OK, maybe it is possible to coach waking-up before the game starts, instead of waiting until the 2nd quarter.  But still, you cannot coach not-fumbling  3 times (twice in a couple of minutes).  You can’t coach not allowing pass-deflections that turn into interceptions – those will happen with short QBs, and that is what you get when you pick the smart but short QB (even if he is Drew Brees or Russell Wilson) over the not-as-smart but tall QB with the better arm.  You can’t coach never giving up a long-pass completion, or not falling for a flea-flicker pass by a left-handed wide receiver on 1st – & – goal from the 2 yard line.    And for sure you can’t coach not having almost all of those things happen in one single, mind-blowingly horrible quarter of a single game, a game where most of the time your team appears to be approximately the equal of the other team.  You can scream “Do not make mistakes” one thousand times a week, and that will not stop people from making mistakes.  Ask any Fortune 500 CEO.
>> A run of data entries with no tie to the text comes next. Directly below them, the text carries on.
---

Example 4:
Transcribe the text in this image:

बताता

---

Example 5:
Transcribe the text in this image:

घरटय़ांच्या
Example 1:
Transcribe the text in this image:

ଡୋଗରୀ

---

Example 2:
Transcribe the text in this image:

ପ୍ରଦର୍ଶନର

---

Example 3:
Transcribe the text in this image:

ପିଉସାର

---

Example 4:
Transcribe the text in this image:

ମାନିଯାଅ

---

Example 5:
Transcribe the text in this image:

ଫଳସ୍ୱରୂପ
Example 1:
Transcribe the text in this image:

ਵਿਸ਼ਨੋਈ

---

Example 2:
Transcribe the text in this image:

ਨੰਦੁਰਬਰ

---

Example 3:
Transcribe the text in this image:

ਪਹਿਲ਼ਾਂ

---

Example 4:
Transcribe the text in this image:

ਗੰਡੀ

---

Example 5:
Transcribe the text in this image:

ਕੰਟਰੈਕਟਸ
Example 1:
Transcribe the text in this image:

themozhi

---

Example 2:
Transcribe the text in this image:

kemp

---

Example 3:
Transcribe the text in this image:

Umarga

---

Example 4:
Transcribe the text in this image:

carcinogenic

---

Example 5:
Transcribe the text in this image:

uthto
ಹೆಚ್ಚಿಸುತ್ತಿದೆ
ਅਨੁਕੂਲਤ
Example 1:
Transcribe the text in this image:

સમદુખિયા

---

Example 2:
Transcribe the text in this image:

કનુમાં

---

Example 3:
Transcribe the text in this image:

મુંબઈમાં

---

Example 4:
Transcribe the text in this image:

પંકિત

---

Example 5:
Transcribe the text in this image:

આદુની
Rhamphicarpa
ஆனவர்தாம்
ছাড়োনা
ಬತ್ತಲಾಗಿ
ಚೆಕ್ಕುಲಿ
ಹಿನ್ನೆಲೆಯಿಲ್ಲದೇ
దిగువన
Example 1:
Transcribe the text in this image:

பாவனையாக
Here is what a competent coaching staff can accomplish:  (i) develop or steal good offensive and defensive systems; (ii) do a good job of developing game plans and calling plays during the game; and (iii) make certain that every member of the team has mastered every one of his potential assignments, so that he can carry out those assignments correctly, without hesitation, without penalties, without regard to the opponent, the score, the situation, the weather, or the color of his shoes.  If the coaching staff does that, then in a league of near-parity of player talent among the teams, most everything else involves either luck or a terrific quarterback.

At this point, it is not clear whether the Texans’ current roster is talented enough for it to be coached into a better record.  As for the deeply disrespected QB Fitzpatrick, while he is not a star and is not much of a threat with the long ball, he had a better completion percentage, more passing yards, fewer times sacked, more rushing yards, and even greater scrambling/rush-evasion ability than the heralded Roethlisberger.  It is hard to make the case that either of the Texans’ backup QBs – or for that matter, Blake/Teddy/Johnny or any other QB sufficiently flawed to have been available to the Texans last off-season –  could have done any better, especially considering the ease with which the Steelers’ pass-rush often seemed to baffle the Texans’ O-line. Especially if the coaches are right, that the inner beauty of the allegedly-complex O’Brien offense can be most-thoroughly achieved and exhibited, eventually, by a high-IQ quarterback.  Mr. Fitzpatrick might not be a swan, but maybe he is not such an ugly duckling.

Most likely, these Texans are mid-level talent laboring under mediocre (or maybe just inexperienced) coaching, and, until they can snag an elite-level QB, they are basically an 8/8 team that will be better or worse than .500 based only upon luck.  Maybe they are just under a black cloud at the moment.  The optimistic call is that pretty soon the O’Brien systems will be fully mastered by the players, and the talent and coaching are good enough for this to be a 10/6 team even without an elite QB.  Especially if their #1 draft pick finally becomes a regular player and plays up to his billing.  Maybe the main problems are not  so much with the O- and D- lines (a problem that is hardly unique to the Texans in today’s parity-driven NFL), or the QB, but rather with the residual lack of familiarity/mastery of the new coaches’ schemes, combined  with unusually  bad luck.  Maybe when Mr. Clowney finally debuts at whatever-they-will-call-his-position, the black cloud will finally depart Houston for, say, Indianapolis.